Addiction, by definition, is a negative thing.  Wikipedia defines it as “the continued repetition of a behavior despite adverse consequences;” Webster’s dictionary says it’s “the state of being enslaved to a habit or practice…to such an extent that its cessation causes severe trauma.”  Neither of these sound like a state anyone should want to be in over anything.  And yet I am currently, unapologetically.

Kung fu is a behavior I continue despite adverse physical consequences, about which even entertaining its cessation causes me mental trauma. It’s not going to kill me, of course, but I acknowledge in the tag line of my blog that it can cripple me.  I’ve lost track of the number of times I’ve been told I should quit before I end up with limbs not working.  Each time I hear these concerns and warnings, I respond with what I know sounds to some like I’m wading blind in a pool of denial.  I’ve heard drug addicts sound the same way.  At least exercise addictions aren’t known to rob one of the mental faculties needed not to escalate the behavior in the middle of negative consequences.  Drug addicts just keep taking more.

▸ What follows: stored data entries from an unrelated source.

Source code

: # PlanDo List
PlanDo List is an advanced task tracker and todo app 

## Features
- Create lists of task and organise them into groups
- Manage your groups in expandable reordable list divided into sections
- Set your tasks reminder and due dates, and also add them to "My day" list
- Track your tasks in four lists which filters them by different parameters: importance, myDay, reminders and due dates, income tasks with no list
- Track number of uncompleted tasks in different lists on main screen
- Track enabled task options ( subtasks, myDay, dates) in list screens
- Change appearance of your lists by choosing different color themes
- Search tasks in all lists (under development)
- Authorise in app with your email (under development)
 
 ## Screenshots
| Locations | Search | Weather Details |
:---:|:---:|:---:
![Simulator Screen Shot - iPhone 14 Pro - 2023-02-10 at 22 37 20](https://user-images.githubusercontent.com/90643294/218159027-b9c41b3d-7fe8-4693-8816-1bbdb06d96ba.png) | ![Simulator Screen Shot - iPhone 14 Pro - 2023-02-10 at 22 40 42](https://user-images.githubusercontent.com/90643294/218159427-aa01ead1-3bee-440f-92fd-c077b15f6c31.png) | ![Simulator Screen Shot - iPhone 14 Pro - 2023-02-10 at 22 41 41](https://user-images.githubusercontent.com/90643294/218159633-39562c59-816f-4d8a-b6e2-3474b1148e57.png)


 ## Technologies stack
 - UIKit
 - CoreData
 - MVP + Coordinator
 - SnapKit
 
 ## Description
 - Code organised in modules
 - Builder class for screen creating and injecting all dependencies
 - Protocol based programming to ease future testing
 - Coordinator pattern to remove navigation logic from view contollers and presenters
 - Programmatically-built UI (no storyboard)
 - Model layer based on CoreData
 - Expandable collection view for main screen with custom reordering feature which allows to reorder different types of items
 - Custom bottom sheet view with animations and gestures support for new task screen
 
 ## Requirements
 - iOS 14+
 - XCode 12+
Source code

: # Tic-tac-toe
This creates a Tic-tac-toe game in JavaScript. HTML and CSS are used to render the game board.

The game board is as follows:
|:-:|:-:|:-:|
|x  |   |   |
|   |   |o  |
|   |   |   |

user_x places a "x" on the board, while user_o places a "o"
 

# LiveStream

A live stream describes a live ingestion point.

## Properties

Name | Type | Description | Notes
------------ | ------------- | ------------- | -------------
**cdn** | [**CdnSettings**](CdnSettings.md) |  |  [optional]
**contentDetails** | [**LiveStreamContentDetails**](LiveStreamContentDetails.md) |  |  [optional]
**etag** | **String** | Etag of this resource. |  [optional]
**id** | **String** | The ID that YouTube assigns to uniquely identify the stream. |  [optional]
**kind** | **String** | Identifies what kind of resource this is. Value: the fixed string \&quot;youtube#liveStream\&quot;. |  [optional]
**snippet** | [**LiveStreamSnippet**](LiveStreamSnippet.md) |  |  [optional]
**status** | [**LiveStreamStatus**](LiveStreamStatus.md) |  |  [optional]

At the end of the day, continuing in my addiction is as simple as knowing that the pain of activity isn’t yet greater than the pain of loss that stopping would bring.  That’s simply how fulfilled it makes me, for lack of a less dramatic word at this late hour, any and every time a training night goes well – hurt knees, hurt back, hurt arm and all.

If only all addicts of all kinds could clearly weigh the pain of continuation against the pain of cessation.  If only they lived long enough to get the chance.


Pondering Gratitude

I have an employer that offers a stellar comprehensive insurance plan at a reasonable cost to me.  Far too many people are not as lucky.  I’m very grateful. Were it not for my employer’s generosity, I probably couldn’t have stayed with kung fu long enough to become maniacally crazy about it.  The cost of patching up my legs three times would have been too high.

This is what I was thinking at eight o’clock in the morning, as I sat in the waiting room of the doctor my internist sent me to in the hopes he could do something about the lower back pain and sporadic sciatica that my orthopedist doesn’t treat.  I had a considerable amount of time to ponder my gratitude – an hour to be exact – because the woman who signed in five seconds before me, with an appointment time thirty minutes after mine, was erroneously seen first.  I couldn’t help but ask the receptionist: “Then what’s the point of having appointments if you just have to walk in first?”  I received neither a response nor an apology. That seriously muted my gratitude.  But I digress.

The flip side of appreciating the quality medical care I receive (and believe all should have) is anxiety.  What happens to my kung fu life if I lose this level of care?  It most likely goes away.

I realize that’s an upper Northwest kind of problem, as a D.C. native would say (i.e. high class), particularly when the question for many others is: what happens to life itself without healthcare?  But it would most definitely be a problem, on so many levels, were it to happen.  So chronic pain and long waits aside, I remain indisputably grateful that I continue to be patched up… and that the price of the patching is one I can still afford.